**Data to process:**
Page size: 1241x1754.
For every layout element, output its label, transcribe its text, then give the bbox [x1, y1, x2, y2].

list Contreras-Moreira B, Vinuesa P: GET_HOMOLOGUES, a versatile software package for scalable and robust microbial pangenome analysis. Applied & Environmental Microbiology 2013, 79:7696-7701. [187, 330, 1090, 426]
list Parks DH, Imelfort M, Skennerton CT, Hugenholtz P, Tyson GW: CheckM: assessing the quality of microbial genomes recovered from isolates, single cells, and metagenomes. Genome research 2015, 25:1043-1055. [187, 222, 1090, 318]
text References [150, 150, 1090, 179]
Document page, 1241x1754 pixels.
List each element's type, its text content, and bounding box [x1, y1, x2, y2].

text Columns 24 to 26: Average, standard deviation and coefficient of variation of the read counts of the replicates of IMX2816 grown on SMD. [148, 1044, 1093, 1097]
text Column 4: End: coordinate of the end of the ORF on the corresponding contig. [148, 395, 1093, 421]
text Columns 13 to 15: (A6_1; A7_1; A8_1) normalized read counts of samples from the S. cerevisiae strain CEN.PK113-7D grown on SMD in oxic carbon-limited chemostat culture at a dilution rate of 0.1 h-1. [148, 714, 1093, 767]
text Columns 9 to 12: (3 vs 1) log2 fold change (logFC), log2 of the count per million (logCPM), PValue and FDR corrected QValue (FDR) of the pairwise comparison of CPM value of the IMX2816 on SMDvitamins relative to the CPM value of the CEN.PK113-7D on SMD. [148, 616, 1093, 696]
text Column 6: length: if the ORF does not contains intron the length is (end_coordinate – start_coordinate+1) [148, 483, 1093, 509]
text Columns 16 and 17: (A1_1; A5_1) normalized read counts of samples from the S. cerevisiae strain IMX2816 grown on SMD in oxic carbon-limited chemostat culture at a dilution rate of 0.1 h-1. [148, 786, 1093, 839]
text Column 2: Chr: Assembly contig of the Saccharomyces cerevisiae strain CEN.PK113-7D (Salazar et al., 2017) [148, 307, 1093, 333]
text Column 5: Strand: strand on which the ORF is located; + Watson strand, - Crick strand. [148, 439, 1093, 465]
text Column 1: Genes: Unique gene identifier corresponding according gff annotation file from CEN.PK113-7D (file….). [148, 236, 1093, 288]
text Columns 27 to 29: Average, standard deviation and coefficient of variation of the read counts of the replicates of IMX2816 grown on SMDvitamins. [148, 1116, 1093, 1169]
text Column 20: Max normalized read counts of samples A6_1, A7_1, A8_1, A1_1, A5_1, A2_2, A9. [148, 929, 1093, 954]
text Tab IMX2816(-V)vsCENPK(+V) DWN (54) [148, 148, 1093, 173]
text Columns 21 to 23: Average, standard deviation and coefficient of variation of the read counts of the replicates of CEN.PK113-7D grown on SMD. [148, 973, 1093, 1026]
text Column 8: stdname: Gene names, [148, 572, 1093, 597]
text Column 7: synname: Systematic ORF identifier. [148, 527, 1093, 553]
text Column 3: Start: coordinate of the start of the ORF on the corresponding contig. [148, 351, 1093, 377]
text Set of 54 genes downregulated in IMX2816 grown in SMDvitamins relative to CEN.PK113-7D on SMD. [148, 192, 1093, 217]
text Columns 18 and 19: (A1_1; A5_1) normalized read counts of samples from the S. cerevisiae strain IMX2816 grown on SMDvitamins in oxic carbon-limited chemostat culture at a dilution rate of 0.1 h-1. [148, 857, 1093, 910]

**Problem statement:**
Everything above must be retyped. Keep each record exactly the same.

**Answer below:**
Page size: 1241x1754.
For every layout element, output its label, transcribe its text, then give the bbox [x1, y1, x2, y2].

list Contreras-Moreira B, Vinuesa P: GET_HOMOLOGUES, a versatile software package for scalable and robust microbial pangenome analysis. Applied & Environmental Microbiology 2013, 79:7696-7701. [187, 330, 1090, 426]
list Parks DH, Imelfort M, Skennerton CT, Hugenholtz P, Tyson GW: CheckM: assessing the quality of microbial genomes recovered from isolates, single cells, and metagenomes. Genome research 2015, 25:1043-1055. [187, 222, 1090, 318]
text References [150, 150, 1090, 179]
Document page, 1241x1754 pixels.
List each element's type, its text content, and bounding box [x1, y1, x2, y2].

text Columns 24 to 26: Average, standard deviation and coefficient of variation of the read counts of the replicates of IMX2816 grown on SMD. [148, 1044, 1093, 1097]
text Column 4: End: coordinate of the end of the ORF on the corresponding contig. [148, 395, 1093, 421]
text Columns 13 to 15: (A6_1; A7_1; A8_1) normalized read counts of samples from the S. cerevisiae strain CEN.PK113-7D grown on SMD in oxic carbon-limited chemostat culture at a dilution rate of 0.1 h-1. [148, 714, 1093, 767]
text Columns 9 to 12: (3 vs 1) log2 fold change (logFC), log2 of the count per million (logCPM), PValue and FDR corrected QValue (FDR) of the pairwise comparison of CPM value of the IMX2816 on SMDvitamins relative to the CPM value of the CEN.PK113-7D on SMD. [148, 616, 1093, 696]
text Column 6: length: if the ORF does not contains intron the length is (end_coordinate – start_coordinate+1) [148, 483, 1093, 509]
text Columns 16 and 17: (A1_1; A5_1) normalized read counts of samples from the S. cerevisiae strain IMX2816 grown on SMD in oxic carbon-limited chemostat culture at a dilution rate of 0.1 h-1. [148, 786, 1093, 839]
text Column 2: Chr: Assembly contig of the Saccharomyces cerevisiae strain CEN.PK113-7D (Salazar et al., 2017) [148, 307, 1093, 333]
text Column 5: Strand: strand on which the ORF is located; + Watson strand, - Crick strand. [148, 439, 1093, 465]
text Column 1: Genes: Unique gene identifier corresponding according gff annotation file from CEN.PK113-7D (file….). [148, 236, 1093, 288]
text Columns 27 to 29: Average, standard deviation and coefficient of variation of the read counts of the replicates of IMX2816 grown on SMDvitamins. [148, 1116, 1093, 1169]
text Column 20: Max normalized read counts of samples A6_1, A7_1, A8_1, A1_1, A5_1, A2_2, A9. [148, 929, 1093, 954]
text Tab IMX2816(-V)vsCENPK(+V) DWN (54) [148, 148, 1093, 173]
text Columns 21 to 23: Average, standard deviation and coefficient of variation of the read counts of the replicates of CEN.PK113-7D grown on SMD. [148, 973, 1093, 1026]
text Column 8: stdname: Gene names, [148, 572, 1093, 597]
text Column 7: synname: Systematic ORF identifier. [148, 527, 1093, 553]
text Column 3: Start: coordinate of the start of the ORF on the corresponding contig. [148, 351, 1093, 377]
text Set of 54 genes downregulated in IMX2816 grown in SMDvitamins relative to CEN.PK113-7D on SMD. [148, 192, 1093, 217]
text Columns 18 and 19: (A1_1; A5_1) normalized read counts of samples from the S. cerevisiae strain IMX2816 grown on SMDvitamins in oxic carbon-limited chemostat culture at a dilution rate of 0.1 h-1. [148, 857, 1093, 910]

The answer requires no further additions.